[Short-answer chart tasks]
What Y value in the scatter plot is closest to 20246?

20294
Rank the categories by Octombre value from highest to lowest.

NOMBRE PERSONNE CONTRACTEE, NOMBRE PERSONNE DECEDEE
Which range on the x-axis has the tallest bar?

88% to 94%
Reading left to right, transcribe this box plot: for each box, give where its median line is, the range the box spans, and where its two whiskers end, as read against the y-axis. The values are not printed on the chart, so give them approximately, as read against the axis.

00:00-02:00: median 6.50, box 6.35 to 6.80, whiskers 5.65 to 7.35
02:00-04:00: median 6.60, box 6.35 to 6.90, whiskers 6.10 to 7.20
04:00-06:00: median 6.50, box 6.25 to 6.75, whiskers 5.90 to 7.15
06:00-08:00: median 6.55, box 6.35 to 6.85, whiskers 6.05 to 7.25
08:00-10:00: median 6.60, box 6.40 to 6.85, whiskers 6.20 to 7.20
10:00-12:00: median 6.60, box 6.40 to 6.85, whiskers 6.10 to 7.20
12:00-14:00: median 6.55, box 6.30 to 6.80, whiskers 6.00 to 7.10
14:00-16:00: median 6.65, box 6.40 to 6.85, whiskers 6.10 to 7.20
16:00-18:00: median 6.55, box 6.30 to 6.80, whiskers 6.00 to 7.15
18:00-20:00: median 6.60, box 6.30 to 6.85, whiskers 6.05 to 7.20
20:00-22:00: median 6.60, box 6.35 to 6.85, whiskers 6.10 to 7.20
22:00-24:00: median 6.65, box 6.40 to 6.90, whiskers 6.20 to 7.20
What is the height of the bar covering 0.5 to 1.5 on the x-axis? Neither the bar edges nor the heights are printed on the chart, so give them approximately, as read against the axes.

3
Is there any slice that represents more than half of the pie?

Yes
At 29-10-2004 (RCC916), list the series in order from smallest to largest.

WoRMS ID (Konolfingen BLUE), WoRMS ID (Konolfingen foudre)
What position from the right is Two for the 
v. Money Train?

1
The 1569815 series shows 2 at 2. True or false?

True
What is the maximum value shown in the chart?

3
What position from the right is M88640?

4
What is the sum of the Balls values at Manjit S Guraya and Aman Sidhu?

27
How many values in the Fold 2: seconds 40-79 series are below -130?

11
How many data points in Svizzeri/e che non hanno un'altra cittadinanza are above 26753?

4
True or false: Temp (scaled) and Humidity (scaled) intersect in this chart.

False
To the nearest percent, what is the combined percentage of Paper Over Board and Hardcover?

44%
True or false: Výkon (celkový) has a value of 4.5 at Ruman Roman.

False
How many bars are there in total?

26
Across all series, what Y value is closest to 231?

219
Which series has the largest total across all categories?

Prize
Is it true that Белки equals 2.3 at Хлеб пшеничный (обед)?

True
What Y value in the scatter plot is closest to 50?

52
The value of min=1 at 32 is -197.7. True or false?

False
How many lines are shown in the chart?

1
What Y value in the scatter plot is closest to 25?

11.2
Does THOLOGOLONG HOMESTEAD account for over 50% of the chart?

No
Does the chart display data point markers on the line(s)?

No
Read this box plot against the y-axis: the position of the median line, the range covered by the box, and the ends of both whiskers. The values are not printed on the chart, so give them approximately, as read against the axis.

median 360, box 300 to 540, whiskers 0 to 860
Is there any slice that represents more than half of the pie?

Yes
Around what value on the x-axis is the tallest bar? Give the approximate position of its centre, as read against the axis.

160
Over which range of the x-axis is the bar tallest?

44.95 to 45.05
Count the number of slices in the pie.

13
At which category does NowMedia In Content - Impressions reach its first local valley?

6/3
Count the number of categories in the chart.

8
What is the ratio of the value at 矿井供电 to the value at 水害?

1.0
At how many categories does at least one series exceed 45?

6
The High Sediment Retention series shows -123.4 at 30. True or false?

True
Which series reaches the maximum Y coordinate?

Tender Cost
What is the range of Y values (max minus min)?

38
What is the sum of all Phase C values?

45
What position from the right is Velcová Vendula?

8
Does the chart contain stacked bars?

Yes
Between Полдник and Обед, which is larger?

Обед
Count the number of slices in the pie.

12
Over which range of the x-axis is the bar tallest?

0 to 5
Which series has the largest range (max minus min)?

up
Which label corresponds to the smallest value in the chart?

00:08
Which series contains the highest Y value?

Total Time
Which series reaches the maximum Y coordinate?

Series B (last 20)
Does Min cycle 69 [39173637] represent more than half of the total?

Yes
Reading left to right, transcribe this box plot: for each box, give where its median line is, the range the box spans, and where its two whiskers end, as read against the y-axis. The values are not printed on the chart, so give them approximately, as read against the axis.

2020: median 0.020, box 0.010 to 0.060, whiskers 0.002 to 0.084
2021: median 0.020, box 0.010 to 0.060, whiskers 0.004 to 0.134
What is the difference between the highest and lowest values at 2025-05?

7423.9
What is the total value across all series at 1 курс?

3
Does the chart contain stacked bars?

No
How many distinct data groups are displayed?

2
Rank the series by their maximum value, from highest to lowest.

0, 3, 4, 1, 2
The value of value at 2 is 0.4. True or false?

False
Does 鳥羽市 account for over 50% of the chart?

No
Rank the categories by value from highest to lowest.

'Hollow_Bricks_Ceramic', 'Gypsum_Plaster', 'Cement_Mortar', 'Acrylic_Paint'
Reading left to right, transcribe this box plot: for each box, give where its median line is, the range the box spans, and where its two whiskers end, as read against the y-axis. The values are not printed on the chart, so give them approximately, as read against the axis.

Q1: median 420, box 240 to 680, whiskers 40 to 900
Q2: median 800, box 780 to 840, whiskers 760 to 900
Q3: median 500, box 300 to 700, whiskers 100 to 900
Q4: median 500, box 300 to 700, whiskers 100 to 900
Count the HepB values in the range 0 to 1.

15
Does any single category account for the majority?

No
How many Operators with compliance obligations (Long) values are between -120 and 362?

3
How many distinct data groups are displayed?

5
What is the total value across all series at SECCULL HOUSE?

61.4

*What the exercise asks*. Select every line in the rows above that contains the word "maximum". Case counts.

*Result*.
What is the maximum value shown in the chart?
Which series reaches the maximum Y coordinate?
Which series reaches the maximum Y coordinate?
Rank the series by their maximum value, from highest to lowest.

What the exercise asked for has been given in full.